- Work instructions: Below are some records. Copy every line in them that holds "Chism".

- Records shown:
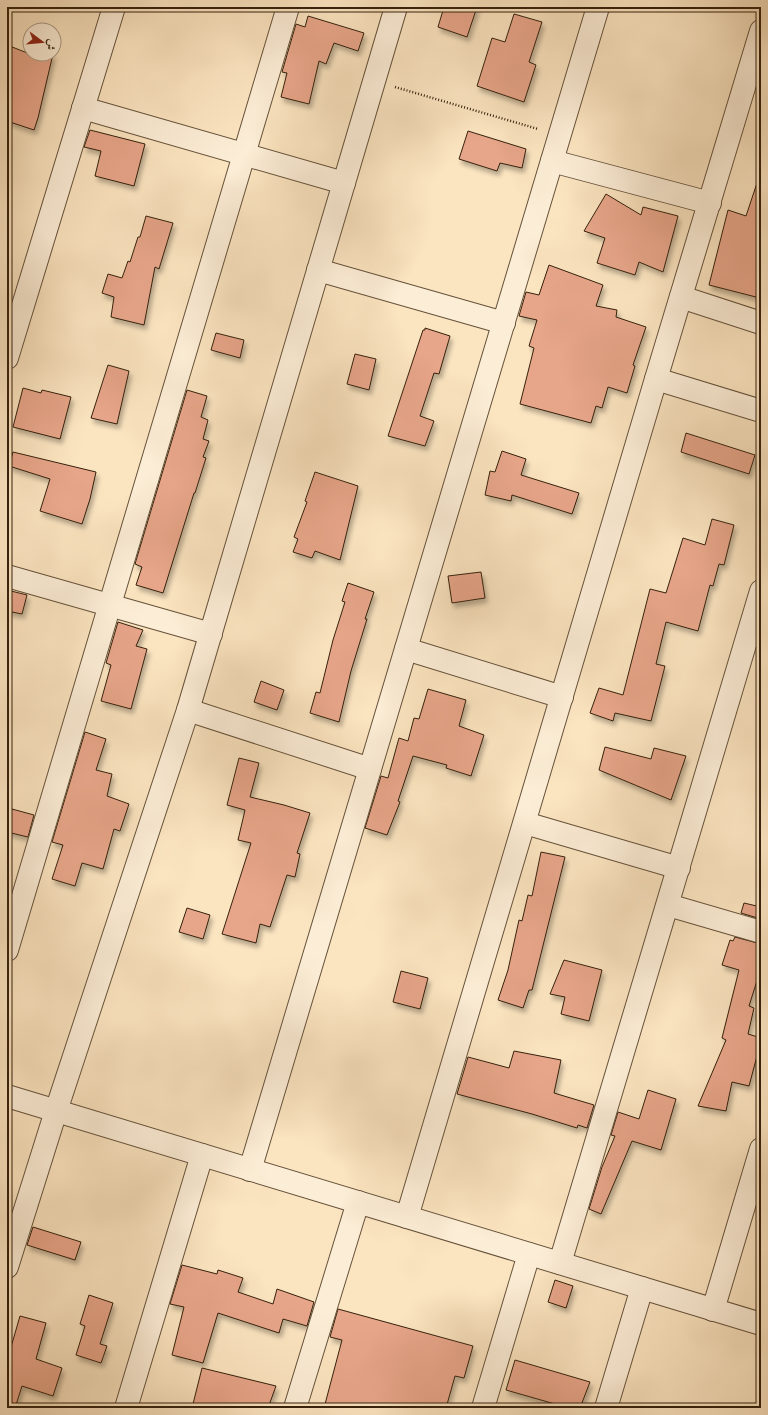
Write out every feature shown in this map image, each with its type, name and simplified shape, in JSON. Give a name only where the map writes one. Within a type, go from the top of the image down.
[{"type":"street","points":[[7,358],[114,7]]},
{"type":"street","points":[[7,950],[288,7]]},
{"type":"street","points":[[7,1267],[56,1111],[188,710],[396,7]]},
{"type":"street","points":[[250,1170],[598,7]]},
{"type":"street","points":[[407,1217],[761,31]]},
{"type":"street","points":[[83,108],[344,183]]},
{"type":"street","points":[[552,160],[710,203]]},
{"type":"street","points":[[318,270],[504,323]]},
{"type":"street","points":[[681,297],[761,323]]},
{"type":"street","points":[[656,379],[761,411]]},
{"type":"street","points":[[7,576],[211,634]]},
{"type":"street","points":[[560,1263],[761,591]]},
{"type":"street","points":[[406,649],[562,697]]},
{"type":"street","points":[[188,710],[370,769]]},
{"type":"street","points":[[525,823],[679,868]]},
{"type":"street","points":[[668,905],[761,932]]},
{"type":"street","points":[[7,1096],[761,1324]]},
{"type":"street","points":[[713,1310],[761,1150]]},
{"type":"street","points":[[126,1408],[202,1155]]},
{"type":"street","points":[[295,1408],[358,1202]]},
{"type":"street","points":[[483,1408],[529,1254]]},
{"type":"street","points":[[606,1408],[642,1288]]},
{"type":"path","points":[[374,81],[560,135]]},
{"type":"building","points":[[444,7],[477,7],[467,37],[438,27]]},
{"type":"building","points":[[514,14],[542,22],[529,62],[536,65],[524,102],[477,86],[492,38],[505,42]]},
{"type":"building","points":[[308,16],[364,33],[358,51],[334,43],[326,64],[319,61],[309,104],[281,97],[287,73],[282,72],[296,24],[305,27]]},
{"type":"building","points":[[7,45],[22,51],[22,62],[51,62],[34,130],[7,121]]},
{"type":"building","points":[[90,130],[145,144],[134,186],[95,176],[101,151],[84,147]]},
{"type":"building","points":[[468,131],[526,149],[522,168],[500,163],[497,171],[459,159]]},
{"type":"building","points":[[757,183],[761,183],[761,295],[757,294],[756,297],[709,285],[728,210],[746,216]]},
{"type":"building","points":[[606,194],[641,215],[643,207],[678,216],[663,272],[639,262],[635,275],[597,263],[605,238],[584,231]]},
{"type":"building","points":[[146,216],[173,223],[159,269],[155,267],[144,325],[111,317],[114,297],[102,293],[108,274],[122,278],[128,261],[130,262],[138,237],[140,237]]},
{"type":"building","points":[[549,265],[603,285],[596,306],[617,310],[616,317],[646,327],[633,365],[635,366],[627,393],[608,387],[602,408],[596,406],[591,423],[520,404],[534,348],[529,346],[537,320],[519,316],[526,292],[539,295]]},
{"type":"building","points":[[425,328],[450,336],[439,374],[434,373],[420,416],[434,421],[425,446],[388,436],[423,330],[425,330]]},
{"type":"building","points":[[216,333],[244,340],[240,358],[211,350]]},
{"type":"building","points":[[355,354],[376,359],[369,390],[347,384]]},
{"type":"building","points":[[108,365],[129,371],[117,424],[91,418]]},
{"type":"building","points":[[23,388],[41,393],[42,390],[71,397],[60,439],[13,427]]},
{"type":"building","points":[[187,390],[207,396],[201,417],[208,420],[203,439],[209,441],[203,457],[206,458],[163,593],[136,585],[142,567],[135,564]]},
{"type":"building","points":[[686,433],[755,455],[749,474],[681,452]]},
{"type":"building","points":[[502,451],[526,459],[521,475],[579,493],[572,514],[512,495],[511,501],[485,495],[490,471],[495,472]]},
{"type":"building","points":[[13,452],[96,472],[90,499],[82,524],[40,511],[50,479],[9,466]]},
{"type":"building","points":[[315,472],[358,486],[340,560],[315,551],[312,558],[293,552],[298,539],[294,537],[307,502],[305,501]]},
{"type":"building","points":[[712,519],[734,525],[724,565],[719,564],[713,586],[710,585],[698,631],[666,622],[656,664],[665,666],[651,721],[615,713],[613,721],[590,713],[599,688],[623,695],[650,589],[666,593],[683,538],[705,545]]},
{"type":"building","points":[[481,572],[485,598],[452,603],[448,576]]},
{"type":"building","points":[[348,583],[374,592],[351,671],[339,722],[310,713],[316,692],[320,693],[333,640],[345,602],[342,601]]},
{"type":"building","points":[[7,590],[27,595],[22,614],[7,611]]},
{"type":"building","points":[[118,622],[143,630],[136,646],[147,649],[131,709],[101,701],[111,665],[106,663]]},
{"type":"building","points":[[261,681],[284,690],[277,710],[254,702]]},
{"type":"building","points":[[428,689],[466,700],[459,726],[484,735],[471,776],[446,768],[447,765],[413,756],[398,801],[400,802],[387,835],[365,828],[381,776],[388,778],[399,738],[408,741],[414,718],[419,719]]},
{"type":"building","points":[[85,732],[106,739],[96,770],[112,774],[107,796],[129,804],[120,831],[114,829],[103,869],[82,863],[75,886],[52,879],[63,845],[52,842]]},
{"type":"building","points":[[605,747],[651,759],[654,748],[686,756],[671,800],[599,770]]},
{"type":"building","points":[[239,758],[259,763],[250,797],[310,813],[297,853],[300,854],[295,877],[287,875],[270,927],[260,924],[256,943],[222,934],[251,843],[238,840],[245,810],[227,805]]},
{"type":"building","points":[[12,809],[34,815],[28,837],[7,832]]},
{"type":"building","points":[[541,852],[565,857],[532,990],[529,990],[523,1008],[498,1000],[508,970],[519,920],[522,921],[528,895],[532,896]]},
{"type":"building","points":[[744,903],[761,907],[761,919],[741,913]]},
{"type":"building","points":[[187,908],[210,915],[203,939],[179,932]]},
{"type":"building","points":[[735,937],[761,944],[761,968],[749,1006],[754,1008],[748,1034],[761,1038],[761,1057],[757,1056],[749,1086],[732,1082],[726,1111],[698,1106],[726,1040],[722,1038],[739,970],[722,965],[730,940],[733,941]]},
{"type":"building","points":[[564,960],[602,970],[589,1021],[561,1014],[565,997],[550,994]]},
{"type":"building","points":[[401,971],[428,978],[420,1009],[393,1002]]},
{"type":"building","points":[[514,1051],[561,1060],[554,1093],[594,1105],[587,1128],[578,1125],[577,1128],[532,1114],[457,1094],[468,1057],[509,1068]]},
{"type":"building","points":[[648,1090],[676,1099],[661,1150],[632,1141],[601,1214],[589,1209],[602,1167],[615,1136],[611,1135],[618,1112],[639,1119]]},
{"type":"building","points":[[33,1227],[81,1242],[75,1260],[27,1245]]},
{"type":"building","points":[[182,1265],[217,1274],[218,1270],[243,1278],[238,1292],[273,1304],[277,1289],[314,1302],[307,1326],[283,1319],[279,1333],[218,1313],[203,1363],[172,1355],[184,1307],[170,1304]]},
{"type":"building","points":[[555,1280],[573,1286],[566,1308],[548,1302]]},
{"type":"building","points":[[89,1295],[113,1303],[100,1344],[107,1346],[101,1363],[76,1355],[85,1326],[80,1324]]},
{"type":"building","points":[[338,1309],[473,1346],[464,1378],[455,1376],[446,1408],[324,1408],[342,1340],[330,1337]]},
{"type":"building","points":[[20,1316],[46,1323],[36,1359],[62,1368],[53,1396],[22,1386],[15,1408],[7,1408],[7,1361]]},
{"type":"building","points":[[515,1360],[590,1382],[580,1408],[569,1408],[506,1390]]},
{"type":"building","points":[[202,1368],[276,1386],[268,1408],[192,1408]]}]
--
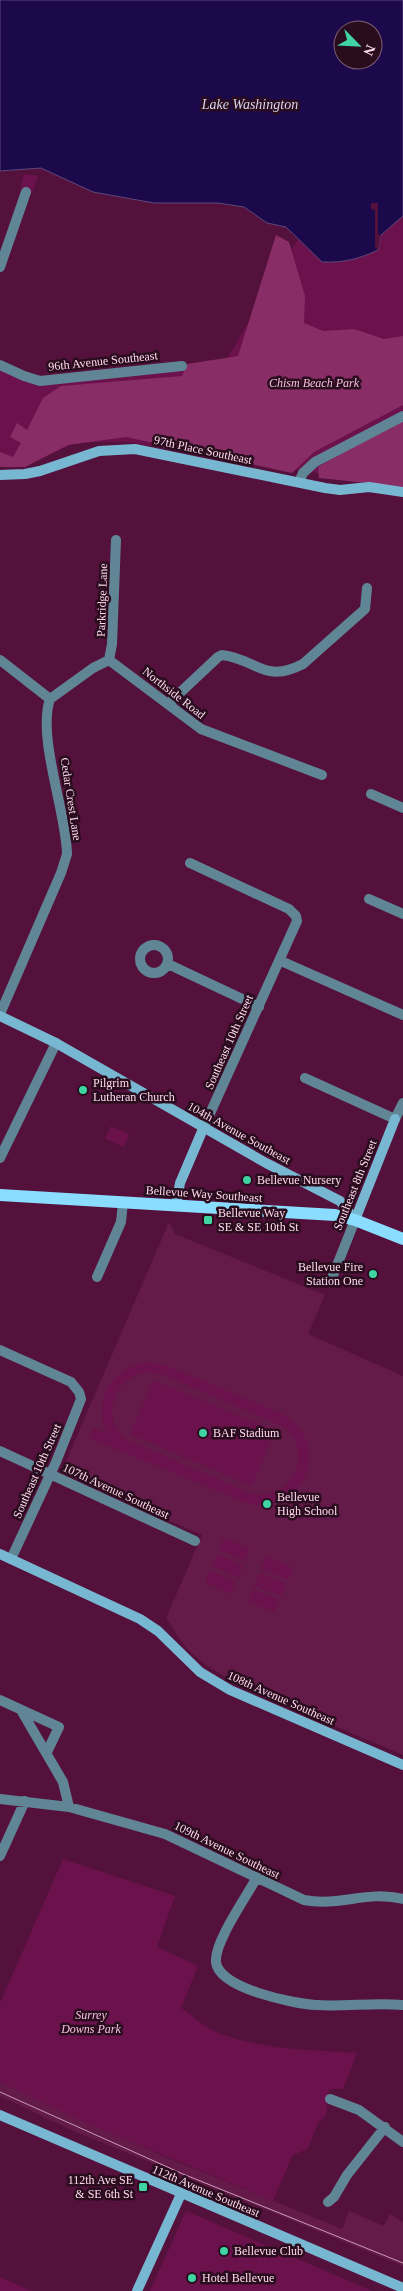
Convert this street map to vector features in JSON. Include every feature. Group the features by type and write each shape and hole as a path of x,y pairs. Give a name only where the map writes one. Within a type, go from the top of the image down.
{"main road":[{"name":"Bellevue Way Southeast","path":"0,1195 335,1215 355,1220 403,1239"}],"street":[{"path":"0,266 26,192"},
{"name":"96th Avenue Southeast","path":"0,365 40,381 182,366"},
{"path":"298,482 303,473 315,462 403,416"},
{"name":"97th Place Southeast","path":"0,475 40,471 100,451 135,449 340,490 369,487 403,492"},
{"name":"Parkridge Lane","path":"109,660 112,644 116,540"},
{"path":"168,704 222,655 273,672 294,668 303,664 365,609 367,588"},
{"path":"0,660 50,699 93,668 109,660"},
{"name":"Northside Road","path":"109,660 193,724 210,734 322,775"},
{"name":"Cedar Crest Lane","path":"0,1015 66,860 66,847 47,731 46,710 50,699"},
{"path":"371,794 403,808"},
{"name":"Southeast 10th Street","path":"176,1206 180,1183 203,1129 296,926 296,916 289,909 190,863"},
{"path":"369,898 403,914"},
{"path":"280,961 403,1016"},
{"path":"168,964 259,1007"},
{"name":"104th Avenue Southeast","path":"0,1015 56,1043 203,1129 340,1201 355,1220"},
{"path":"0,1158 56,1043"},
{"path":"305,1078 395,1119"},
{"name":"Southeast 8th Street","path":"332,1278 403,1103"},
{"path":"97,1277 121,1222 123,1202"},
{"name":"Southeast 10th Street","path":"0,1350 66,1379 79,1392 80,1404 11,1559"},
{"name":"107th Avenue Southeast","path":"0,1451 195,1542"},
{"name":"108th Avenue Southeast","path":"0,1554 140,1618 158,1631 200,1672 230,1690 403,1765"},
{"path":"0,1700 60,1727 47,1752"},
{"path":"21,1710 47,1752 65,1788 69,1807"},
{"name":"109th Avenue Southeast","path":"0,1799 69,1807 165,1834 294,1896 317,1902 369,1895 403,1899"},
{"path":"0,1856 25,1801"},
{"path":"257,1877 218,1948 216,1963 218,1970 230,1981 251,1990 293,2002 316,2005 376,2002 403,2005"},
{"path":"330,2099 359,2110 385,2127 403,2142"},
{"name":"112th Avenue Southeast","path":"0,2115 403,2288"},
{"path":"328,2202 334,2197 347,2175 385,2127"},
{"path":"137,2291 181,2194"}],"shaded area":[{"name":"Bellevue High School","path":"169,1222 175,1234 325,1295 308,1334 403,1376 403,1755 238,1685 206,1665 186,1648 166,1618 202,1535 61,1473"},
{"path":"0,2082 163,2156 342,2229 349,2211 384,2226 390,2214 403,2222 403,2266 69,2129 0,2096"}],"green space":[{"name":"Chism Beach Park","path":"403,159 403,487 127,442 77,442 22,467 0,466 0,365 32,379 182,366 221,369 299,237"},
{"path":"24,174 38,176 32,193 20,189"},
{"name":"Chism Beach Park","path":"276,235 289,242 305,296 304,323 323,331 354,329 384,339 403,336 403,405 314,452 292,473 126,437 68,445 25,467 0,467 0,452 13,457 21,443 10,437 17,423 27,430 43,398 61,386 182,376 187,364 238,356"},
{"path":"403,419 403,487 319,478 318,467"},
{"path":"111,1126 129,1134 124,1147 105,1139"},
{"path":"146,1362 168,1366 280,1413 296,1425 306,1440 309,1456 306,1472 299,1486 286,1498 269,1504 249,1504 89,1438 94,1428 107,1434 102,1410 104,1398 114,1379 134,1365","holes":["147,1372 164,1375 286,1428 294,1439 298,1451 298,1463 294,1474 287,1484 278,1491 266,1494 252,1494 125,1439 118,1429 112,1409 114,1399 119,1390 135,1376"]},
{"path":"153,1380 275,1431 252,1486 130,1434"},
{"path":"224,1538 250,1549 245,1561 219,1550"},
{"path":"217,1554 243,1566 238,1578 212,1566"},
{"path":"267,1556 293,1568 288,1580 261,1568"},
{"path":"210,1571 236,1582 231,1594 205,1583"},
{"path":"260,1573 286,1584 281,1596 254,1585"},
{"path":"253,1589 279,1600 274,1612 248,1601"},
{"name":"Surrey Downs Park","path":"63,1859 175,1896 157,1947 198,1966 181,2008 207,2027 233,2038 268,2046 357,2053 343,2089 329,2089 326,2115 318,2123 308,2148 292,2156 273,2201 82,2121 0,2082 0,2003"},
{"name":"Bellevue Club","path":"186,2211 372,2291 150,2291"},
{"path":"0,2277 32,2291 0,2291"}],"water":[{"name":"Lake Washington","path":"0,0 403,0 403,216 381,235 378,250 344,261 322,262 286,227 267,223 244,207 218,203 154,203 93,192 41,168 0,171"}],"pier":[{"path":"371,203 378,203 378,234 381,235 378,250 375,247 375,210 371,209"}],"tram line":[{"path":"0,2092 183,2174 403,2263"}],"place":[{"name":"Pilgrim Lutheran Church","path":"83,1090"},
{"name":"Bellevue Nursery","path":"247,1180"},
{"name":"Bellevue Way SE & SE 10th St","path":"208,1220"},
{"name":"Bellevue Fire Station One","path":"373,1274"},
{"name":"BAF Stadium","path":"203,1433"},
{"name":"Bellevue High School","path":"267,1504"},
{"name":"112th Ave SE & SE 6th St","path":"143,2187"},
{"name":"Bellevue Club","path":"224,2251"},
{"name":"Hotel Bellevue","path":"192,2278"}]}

- Result of the exercise:
{"path":"0,2082 163,2156 342,2229 349,2211 384,2226 390,2214 403,2222 403,2266 69,2129 0,2096"}],"green space":[{"name":"Chism Beach Park","path":"403,159 403,487 127,442 77,442 22,467 0,466 0,365 32,379 182,366 221,369 299,237"},
{"name":"Chism Beach Park","path":"276,235 289,242 305,296 304,323 323,331 354,329 384,339 403,336 403,405 314,452 292,473 126,437 68,445 25,467 0,467 0,452 13,457 21,443 10,437 17,423 27,430 43,398 61,386 182,376 187,364 238,356"},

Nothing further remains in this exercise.